Em entrevista à Folha, Scarpa fala da cobertura do baile e de sua experiência como o Repórter Vesgo, diz que o limite é o ‘bom senso’ e revela que nunca calçou as sandálias da humildade.
Folha – Vocês terão cuidado com as brincadeiras no Gala Gay para não parecerem preconceituosos?
Rodrigo Scarpa – Não, é uma brincadeira. A gente brinca com todos os tipos de classe, de pessoas. Desde os gays até as celebridades. Não tem uma característica de preconceito, não tem nada a ver. Geralmente os gays são bem-humorados, entram no espírito da brincadeira, até mais do que alguns artistas, que são arrogantes. Eu acho que vai ser muito bacana, acho que eles gostam da gente também. Eu tenho essa impressão porque a gente já foi chamado para a ‘G Magazine’, eu e o Ceará.
Folha – Vocês foram chamados para posar?
Scarpa – Já chamaram duas vezes. Tem louco para tudo. É, no mínimo, engraçado.
Folha – Qual é o limite da brincadeira com vocês?
Scarpa – O limite do bom senso. Aliás, é o que a gente sempre usa nas nossas reportagens. A gente está aprendendo também, bastante. No começo, eu achava que podia tudo. Depois, fui me policiando um pouco mais. Hoje, eu acho que estou mais bem-humorado do que crítico. Lógico que o Repórter Vesgo se caracteriza pela crítica. Mas sem agressividade, sem desrespeitar o entrevistado, respeitando o espaço do entrevistado, o bom humor dele.
Folha – Isso não vai de encontro às sandálias da humildade?

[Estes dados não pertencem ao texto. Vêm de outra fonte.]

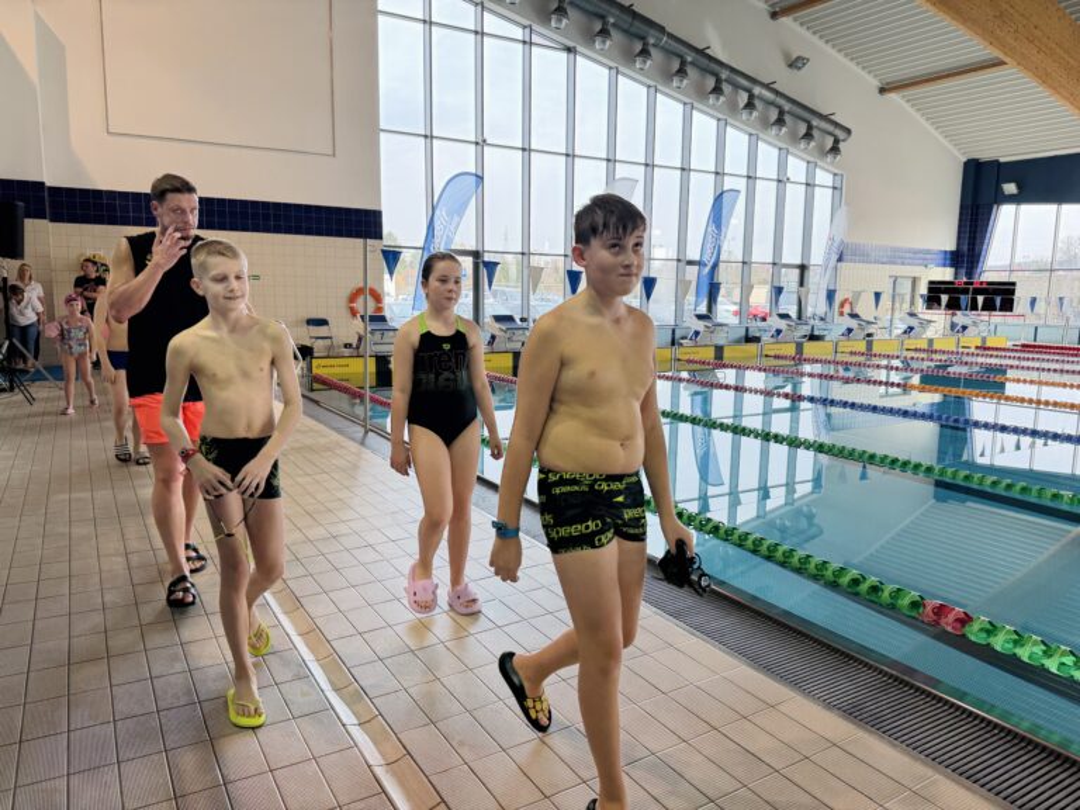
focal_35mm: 24
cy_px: 405
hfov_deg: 71.6
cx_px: 540
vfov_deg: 56.8
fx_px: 749
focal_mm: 6.76
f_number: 1.78
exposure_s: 1/137
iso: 64
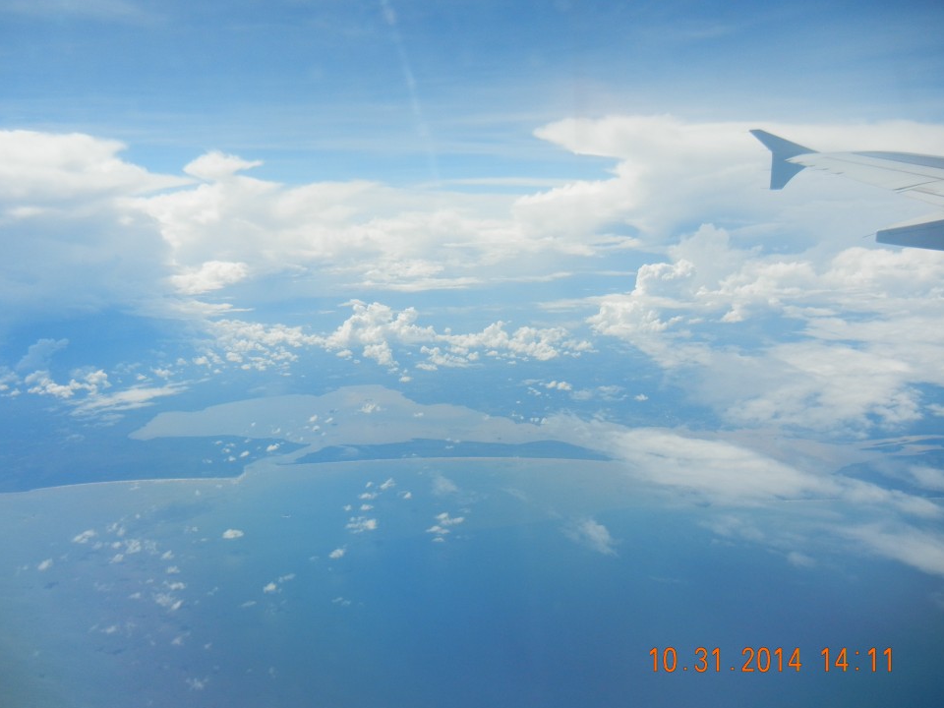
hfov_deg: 56.8
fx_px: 873
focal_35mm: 32
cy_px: 361
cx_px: 453
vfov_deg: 44.2
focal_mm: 5.4
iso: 160
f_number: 7
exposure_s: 1/681
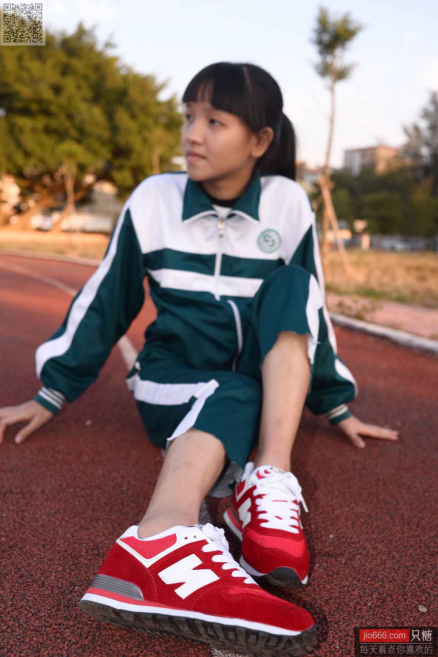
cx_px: 219
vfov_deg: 54.4
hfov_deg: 37.9
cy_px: 328
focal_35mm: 35
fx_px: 638
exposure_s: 1/125
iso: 100
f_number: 5.6
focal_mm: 35
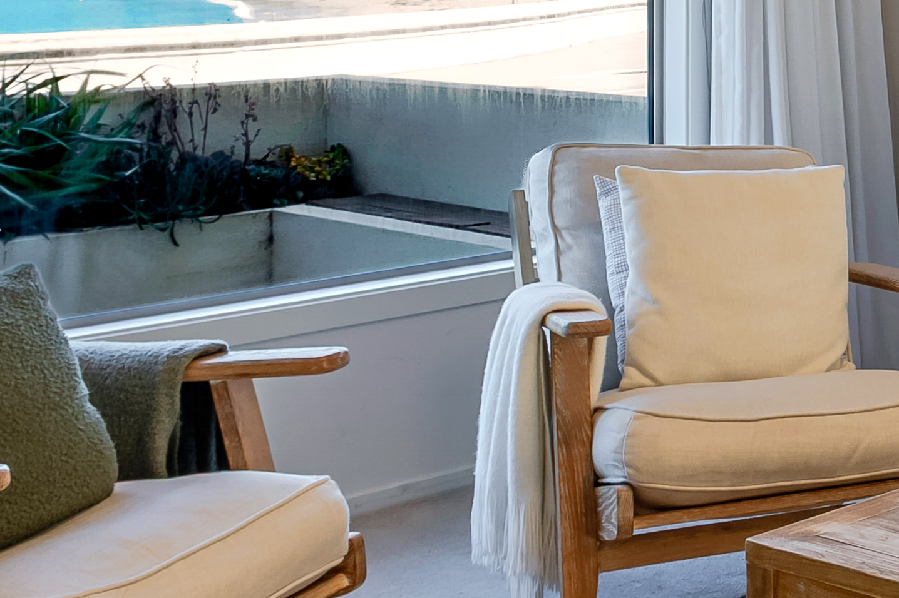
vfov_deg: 18.4
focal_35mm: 71
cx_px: 1201
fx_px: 1772
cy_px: -65
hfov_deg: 24.5
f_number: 8
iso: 800
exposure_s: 1/100
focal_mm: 17
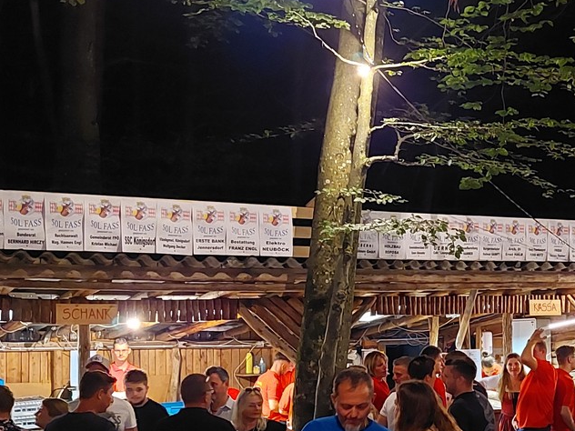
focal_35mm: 57
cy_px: 324
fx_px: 947
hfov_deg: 33.0
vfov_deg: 25.4
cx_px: 448
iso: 800
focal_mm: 5.23
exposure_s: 1/25
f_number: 1.8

Scarpa – Não necessariamente. A gente dá as sandálias para pessoas arrogantes, que se acham a última bolacha do pacote. O Clodovil, por exemplo, não recebeu não só porque recusava as brincadeiras do ‘Pânico’, mas porque ele se acha o apresentador único, o cara que revolucionou a televisão brasileira. As pessoas são escolhidas por um fato, não porque a gente já zoou com elas.
Folha – Você já se sentiu ridículo alguma vez? Já ficou constrangido?
Scarpa – Não, acho que não. Vergonha o Rodrigo sempre tem de fazer as coisas. Eu tive muita vergonha do lance da Roberta Miranda. Eu me senti muito constrangido ali. Era uma das minhas primeiras reportagens. Eu fui dar um selinho e ela veio com tudo. Me deixou muito sem graça.
Folha – Ela já sabia que você era o Repórter Vesgo?
Scarpa – Ela nem sabia, era a segunda matéria que eu fazia. Ninguém me conhecia. Foi a primeira vez que eu saí no jornal, por causa da Roberta Miranda. Estava todo mundo lá, e ninguém entendeu nada. Todo mundo viu o beijo e começou a tirar foto.
Folha – Já ficou com pena de alguém?
Scarpa – Já fiquei com pena da Mariana Kupfer. Hoje, eu me policio mais. Não quero que o Vesgo seja um vilão. Quero que seja um entrevistador brincalhão. Crítica, a gente sempre vai fazer. A gente já tá pensando em coisas de notícia, coisas de vilões que apareceram, tipo Sérgio Naya, várias pessoas. Criminosos que não foram punidos, a gente está pensando em fazer alguma coisa com isso. O Vesgo se ampliou bastante, não está limitado só a celebridades hoje.
Folha – Você teve alguma inspiração para criar o Vesgo?
Scarpa – O Vesgo surgiu do nada. Foi surgindo porque ninguém queria ir ao ‘Pânico’ no começo, ninguém sabia como era o programa. Tinha a briga Faustão e Gugu, esses rolos de gravação, e, como o artista não podia ir, a gente foi até o artista. Comecei a ir às festas e a gente começou a brincar, a zoar, e acabou surgindo.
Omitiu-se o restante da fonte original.